◆ Task objective: Go through the data line by line. Copy each one holding the string "order".

___ Material provided ___

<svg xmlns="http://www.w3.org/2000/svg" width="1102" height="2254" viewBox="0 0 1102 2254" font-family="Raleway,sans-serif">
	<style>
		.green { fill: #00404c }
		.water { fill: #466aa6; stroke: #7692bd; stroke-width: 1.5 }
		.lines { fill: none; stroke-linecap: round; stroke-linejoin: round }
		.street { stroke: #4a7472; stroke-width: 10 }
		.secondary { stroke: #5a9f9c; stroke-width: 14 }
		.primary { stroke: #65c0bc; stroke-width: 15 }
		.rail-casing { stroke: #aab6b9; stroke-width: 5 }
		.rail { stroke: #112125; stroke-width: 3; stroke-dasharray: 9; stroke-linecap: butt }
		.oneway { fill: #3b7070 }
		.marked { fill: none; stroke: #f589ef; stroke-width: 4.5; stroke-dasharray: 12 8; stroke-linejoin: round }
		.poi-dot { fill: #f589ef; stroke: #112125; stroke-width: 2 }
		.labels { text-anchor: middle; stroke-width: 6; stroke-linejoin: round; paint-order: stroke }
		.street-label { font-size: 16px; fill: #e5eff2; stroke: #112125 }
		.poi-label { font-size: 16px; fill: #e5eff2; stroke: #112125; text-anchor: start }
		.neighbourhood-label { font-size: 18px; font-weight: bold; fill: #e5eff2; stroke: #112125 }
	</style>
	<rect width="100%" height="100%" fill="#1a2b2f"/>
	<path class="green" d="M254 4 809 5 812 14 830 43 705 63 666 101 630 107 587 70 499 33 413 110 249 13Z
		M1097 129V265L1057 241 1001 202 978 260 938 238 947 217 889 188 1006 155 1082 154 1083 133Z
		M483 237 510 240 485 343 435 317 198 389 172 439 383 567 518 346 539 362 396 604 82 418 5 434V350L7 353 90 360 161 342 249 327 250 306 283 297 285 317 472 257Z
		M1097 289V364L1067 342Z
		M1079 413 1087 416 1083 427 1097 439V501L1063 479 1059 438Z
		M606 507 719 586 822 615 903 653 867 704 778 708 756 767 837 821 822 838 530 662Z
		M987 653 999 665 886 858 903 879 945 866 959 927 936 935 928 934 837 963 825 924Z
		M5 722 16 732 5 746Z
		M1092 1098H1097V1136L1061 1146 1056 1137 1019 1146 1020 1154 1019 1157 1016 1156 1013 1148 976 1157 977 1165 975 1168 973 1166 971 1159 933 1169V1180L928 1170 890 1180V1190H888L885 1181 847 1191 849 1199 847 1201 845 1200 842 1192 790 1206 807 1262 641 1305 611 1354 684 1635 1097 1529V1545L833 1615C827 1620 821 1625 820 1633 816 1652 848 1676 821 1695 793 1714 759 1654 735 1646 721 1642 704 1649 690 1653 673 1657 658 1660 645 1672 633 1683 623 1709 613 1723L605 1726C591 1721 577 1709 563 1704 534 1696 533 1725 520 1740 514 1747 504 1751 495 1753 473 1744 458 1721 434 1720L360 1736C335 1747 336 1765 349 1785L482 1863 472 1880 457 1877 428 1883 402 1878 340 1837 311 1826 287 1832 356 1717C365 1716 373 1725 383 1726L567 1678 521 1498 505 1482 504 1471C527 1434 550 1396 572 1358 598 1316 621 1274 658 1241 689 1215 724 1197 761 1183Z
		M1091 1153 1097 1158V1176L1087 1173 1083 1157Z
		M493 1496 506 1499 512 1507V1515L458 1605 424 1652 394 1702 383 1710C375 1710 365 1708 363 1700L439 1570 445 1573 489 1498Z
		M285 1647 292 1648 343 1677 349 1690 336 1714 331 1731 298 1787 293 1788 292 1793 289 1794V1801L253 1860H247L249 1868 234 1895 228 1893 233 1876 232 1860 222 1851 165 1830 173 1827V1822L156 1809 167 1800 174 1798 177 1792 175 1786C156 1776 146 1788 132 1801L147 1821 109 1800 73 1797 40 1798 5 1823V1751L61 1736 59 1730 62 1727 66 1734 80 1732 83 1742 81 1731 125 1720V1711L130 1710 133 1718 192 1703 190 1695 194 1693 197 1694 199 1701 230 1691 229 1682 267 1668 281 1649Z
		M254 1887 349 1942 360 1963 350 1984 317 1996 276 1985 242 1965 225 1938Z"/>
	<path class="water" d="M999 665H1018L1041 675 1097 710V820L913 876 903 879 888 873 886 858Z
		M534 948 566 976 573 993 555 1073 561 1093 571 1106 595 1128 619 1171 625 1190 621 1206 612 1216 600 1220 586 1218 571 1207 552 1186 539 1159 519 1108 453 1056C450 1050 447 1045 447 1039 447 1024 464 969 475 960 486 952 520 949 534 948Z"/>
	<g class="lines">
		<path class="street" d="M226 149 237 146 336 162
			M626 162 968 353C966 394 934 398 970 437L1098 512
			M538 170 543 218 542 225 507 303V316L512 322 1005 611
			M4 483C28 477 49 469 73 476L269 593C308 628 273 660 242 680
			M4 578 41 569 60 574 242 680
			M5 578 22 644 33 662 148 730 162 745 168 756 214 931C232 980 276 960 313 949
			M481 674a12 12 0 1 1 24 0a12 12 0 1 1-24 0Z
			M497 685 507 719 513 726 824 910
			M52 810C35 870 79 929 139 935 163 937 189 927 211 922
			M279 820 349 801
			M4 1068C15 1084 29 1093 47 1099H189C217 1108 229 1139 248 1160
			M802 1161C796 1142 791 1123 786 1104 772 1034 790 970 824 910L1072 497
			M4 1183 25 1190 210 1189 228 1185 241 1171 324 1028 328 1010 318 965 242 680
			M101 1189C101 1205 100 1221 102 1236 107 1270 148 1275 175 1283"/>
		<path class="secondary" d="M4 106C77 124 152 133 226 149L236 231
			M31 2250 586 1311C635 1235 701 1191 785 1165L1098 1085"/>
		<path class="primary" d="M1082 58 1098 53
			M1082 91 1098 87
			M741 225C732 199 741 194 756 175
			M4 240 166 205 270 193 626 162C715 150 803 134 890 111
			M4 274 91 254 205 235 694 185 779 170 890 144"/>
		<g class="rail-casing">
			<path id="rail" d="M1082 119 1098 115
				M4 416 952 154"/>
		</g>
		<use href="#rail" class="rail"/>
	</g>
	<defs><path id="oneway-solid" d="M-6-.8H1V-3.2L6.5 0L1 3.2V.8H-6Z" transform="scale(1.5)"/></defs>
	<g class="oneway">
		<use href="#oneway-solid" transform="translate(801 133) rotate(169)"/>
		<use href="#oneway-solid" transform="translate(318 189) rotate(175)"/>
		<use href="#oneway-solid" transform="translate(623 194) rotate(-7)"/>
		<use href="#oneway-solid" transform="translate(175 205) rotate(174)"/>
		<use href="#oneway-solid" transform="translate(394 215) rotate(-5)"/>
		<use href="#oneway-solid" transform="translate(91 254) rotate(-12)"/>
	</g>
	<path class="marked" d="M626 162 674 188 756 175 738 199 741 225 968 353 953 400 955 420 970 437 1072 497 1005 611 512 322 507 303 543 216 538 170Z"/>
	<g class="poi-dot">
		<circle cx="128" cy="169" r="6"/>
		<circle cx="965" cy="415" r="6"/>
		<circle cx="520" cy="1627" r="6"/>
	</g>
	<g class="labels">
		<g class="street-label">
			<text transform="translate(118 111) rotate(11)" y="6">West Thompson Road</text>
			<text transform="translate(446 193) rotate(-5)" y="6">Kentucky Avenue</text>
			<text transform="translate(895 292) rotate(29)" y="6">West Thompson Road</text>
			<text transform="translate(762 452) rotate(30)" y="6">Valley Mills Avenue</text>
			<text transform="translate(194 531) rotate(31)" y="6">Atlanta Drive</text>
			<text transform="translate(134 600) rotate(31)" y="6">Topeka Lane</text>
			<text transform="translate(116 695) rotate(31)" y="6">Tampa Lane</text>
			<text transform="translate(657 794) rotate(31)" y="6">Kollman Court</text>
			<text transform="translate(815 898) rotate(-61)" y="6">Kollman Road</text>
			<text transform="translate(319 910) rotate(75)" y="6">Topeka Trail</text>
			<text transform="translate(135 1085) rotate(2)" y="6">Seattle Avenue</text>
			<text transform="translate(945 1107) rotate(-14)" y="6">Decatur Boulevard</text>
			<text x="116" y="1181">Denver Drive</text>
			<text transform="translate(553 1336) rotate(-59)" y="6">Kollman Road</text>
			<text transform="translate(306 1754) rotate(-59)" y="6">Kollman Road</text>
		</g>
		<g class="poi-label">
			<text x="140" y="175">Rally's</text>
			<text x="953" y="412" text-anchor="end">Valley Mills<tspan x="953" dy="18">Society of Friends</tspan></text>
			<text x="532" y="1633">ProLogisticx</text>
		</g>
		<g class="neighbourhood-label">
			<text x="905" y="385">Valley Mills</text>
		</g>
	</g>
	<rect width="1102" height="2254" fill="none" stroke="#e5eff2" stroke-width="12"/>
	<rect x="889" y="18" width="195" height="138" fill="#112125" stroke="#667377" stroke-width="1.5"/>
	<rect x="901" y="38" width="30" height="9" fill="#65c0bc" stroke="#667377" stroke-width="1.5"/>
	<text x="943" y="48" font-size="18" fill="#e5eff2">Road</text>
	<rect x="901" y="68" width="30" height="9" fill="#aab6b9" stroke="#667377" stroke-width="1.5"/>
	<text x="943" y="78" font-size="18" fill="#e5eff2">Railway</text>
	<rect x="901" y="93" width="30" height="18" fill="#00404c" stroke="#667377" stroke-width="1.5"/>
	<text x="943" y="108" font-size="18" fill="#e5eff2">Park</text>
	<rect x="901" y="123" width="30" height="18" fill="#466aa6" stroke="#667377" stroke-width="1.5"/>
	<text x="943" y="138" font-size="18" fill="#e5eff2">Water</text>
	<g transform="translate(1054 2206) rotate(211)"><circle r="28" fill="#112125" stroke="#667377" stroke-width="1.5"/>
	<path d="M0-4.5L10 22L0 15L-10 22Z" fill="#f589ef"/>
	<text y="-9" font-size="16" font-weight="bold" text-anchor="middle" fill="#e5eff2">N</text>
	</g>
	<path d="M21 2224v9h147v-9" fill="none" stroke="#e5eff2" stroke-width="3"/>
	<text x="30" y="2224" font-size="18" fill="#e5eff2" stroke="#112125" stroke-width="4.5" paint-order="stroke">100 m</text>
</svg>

___

◆ Task solution:
		.labels { text-anchor: middle; stroke-width: 6; stroke-linejoin: round; paint-order: stroke }
	<text x="30" y="2224" font-size="18" fill="#e5eff2" stroke="#112125" stroke-width="4.5" paint-order="stroke">100 m</text>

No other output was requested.